Анатолий Вассерман - Реакция Вассермана и Латыпова на мифы, легенды и другие шутки истории
Но спутники — вершина современной технологии. Да и мощность у них скромна. Не зря для приёма сигнала даже с самых совершенных телеретрансляторов нужны антенны площадью порядка квадратного метра и хитрые многоступенчатые усилители — пусть даже успехи полупроводниковых технологий и позволяют упаковать все эти ступени в компактные микросхемы.
До поверхности Земли доходит всего 1100 ватт на квадратный метр поперечного сечения планеты: атмосфера поглощает часть энергии — знаменитый парниковый эффект несколько охлаждает планету. Общая мощность — примерно 55 триллионов киловатт при ловле энергии в космосе и 44 на поверхности. Нынешнее энергопотребление человечества — порядка десяти миллиардов киловатт — в тысячи раз меньше. Даже с учётом ожидаемого роста — примерно в два с половиной раза в ближайшую четверть века — резерв колоссален.

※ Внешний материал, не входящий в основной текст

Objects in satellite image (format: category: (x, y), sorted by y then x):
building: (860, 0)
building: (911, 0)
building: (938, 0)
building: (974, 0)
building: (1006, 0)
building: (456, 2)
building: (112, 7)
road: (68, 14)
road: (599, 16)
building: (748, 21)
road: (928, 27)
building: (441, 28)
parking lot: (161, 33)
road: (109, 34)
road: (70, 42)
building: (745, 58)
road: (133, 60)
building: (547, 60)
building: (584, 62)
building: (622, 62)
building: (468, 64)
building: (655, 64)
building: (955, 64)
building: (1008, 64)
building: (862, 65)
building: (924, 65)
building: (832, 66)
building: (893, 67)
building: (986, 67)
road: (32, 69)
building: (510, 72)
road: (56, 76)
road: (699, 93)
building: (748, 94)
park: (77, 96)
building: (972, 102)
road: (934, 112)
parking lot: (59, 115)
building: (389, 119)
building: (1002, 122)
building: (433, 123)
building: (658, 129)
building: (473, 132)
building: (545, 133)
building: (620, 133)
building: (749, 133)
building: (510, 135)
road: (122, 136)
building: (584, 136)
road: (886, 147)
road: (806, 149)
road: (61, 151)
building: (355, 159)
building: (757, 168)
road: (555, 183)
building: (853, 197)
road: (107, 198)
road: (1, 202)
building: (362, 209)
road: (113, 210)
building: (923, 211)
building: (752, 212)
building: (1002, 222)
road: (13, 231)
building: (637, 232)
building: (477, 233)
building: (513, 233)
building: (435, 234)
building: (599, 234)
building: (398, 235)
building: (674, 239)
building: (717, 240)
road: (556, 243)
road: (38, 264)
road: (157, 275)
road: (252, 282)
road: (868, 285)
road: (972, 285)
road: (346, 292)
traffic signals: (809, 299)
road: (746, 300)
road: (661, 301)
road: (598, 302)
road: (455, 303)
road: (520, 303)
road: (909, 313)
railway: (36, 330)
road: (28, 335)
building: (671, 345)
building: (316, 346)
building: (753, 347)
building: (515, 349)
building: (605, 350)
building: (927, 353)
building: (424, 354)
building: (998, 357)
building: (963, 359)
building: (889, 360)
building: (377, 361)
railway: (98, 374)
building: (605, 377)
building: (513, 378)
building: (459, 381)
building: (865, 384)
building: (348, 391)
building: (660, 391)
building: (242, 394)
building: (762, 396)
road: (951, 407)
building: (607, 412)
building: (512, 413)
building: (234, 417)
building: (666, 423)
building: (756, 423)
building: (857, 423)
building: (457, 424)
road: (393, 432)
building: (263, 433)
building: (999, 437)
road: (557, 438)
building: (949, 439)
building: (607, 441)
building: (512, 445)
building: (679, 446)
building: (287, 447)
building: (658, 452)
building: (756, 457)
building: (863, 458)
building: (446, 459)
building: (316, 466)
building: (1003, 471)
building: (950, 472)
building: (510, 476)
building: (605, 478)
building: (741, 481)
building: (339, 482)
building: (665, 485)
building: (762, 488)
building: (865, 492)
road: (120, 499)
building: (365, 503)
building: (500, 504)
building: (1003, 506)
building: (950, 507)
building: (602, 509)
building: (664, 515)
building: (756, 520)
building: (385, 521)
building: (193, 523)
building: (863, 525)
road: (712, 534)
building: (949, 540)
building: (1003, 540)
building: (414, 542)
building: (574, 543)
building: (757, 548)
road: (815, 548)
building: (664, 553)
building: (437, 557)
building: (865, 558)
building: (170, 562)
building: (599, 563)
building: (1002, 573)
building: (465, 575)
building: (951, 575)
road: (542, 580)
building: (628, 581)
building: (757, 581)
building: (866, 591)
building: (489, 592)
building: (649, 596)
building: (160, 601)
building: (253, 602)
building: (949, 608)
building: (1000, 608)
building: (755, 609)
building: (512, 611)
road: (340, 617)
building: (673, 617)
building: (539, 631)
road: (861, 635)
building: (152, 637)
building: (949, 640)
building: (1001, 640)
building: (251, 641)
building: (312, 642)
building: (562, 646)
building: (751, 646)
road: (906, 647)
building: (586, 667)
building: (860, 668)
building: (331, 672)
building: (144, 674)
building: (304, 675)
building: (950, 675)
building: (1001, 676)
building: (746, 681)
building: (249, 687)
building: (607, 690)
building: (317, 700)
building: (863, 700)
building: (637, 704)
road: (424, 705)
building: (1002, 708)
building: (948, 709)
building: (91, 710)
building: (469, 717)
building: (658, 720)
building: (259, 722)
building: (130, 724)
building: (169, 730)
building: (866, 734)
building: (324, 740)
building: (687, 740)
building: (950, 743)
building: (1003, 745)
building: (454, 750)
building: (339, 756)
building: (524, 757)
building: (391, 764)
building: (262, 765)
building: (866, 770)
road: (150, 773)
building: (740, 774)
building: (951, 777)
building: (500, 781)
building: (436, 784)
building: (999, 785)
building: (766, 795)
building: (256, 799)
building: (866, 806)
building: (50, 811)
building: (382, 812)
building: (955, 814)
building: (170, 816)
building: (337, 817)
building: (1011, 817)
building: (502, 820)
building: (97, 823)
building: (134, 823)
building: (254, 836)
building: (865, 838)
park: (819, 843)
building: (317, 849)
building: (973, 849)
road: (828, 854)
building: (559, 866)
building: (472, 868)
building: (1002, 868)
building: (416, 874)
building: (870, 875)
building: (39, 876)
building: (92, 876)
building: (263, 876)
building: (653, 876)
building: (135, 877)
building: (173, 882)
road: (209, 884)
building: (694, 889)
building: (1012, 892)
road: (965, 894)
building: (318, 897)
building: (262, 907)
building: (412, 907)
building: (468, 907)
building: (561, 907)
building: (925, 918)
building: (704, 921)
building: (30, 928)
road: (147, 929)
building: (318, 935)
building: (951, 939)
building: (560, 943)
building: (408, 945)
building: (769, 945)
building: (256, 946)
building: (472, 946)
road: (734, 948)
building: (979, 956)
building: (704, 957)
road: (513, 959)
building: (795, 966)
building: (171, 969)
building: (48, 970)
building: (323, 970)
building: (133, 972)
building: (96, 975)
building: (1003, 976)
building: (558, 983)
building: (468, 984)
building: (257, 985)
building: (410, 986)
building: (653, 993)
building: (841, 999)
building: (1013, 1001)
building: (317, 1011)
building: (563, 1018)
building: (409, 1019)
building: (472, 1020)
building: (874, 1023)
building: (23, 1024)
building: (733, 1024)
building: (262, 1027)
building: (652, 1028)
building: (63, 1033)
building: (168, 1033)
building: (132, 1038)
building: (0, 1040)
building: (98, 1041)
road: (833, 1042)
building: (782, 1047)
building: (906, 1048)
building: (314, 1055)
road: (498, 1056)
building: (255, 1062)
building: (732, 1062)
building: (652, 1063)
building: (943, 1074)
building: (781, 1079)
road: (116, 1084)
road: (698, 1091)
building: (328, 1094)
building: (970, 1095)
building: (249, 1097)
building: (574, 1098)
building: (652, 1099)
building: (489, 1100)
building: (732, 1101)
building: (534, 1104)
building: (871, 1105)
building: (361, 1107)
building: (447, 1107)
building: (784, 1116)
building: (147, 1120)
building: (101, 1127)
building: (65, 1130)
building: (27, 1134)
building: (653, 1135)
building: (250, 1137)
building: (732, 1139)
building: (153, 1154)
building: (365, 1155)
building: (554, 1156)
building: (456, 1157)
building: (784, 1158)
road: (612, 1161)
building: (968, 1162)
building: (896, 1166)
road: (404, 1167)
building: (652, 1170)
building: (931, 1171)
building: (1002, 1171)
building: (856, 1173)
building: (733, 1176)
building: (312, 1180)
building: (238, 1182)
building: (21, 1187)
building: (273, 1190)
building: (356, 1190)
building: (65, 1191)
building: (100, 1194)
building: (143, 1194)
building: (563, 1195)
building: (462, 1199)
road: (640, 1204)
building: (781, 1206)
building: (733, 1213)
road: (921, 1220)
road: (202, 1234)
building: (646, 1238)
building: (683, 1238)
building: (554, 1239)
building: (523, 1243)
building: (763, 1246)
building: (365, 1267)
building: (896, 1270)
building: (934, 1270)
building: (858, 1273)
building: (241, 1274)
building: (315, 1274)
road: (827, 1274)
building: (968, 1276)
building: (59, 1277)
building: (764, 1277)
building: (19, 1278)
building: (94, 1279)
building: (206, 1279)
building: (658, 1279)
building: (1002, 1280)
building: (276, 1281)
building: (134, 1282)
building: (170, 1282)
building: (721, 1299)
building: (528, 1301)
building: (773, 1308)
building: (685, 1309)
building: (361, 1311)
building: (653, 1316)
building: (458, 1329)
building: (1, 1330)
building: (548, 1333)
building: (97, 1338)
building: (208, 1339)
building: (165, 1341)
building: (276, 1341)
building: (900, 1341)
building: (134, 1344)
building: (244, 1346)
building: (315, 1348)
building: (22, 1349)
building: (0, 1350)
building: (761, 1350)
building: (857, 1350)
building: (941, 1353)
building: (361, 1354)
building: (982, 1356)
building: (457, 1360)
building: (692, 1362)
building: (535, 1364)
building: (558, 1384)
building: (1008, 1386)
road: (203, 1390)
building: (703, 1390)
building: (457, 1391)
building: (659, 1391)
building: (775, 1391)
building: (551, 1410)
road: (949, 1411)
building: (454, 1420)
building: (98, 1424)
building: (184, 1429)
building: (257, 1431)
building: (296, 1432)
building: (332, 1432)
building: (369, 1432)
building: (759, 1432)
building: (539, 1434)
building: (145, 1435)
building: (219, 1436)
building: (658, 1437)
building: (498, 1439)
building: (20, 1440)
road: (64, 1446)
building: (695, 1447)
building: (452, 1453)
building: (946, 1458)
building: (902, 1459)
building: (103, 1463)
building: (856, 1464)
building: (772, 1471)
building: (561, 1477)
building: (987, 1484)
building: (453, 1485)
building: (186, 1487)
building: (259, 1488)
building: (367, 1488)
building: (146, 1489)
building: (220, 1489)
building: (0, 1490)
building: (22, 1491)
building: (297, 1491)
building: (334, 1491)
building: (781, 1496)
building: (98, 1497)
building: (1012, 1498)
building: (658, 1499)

Увы, по меньшей мере девять десятых солнечной энергии требуется на неэлектрические нужды: от обычного освещения до фотосинтеза в растениях (в том числе океанских одноклеточных водорослях, вырабатывающих основную часть столь нужного нам кислорода). Да и коэффициент полезного действия всех существующих способов переработки света в электричество весьма далёк от единицы. Даже теоретически мы сможем использовать примерно сотую долю солнечной энергии.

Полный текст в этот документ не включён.